# Directions
Please tally the lines below that contain the string "meetings" and reply with that figure only.

# Source data
- - - - - - -

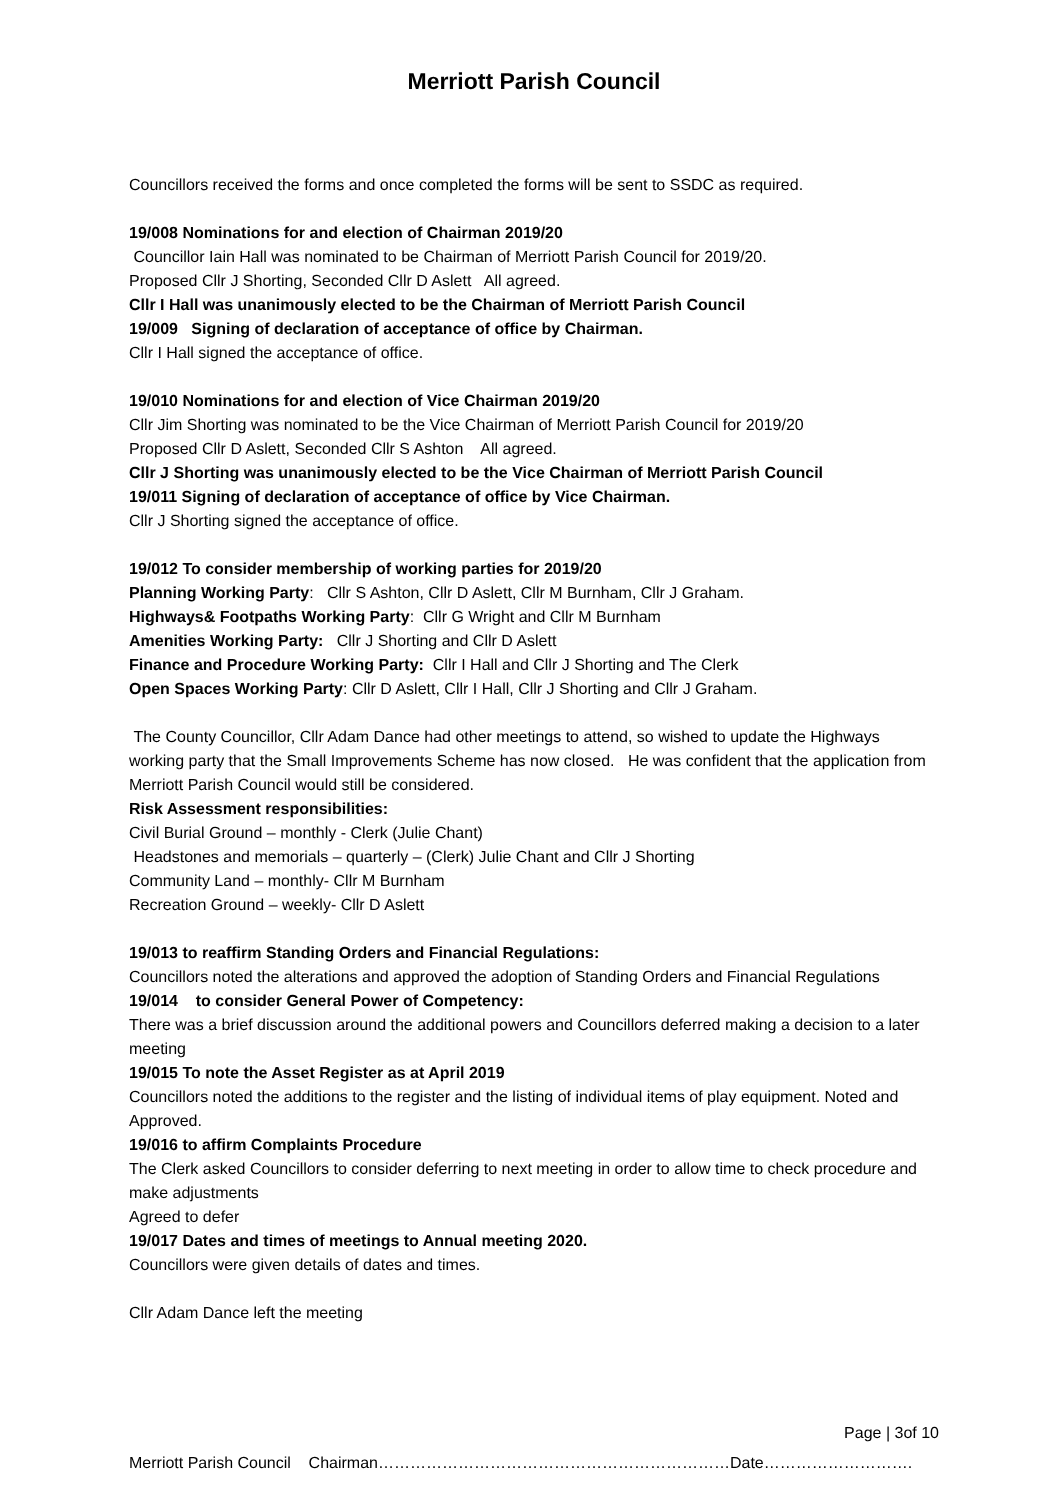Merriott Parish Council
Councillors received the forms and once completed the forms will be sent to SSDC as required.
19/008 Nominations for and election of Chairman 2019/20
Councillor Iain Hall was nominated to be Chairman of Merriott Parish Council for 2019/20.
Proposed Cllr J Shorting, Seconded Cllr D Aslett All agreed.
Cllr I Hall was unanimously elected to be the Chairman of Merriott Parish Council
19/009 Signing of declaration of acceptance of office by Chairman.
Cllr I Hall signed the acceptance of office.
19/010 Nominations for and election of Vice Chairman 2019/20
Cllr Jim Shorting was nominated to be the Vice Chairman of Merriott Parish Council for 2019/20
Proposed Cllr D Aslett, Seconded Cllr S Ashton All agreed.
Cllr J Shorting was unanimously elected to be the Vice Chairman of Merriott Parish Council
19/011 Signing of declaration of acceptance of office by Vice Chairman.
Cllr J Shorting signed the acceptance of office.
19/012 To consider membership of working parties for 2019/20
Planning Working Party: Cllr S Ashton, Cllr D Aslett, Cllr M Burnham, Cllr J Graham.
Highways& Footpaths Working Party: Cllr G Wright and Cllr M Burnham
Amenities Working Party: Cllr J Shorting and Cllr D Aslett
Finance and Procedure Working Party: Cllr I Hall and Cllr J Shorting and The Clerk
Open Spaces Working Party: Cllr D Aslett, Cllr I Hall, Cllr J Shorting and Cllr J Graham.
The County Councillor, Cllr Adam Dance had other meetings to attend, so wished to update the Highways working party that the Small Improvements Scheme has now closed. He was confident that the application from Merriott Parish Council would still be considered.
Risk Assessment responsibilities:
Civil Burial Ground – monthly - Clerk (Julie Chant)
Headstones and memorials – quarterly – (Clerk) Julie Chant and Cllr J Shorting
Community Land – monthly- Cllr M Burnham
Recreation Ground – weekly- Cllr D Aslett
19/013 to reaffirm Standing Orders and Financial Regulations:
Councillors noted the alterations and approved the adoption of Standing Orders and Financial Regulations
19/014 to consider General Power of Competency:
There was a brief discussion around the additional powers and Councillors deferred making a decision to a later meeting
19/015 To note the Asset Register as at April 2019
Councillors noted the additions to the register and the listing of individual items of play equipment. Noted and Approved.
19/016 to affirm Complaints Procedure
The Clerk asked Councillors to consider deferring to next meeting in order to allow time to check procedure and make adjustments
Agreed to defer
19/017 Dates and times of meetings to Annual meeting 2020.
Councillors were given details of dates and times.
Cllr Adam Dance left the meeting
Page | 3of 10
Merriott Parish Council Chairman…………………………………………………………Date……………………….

- - - - - - -

# Answer to the exercise
2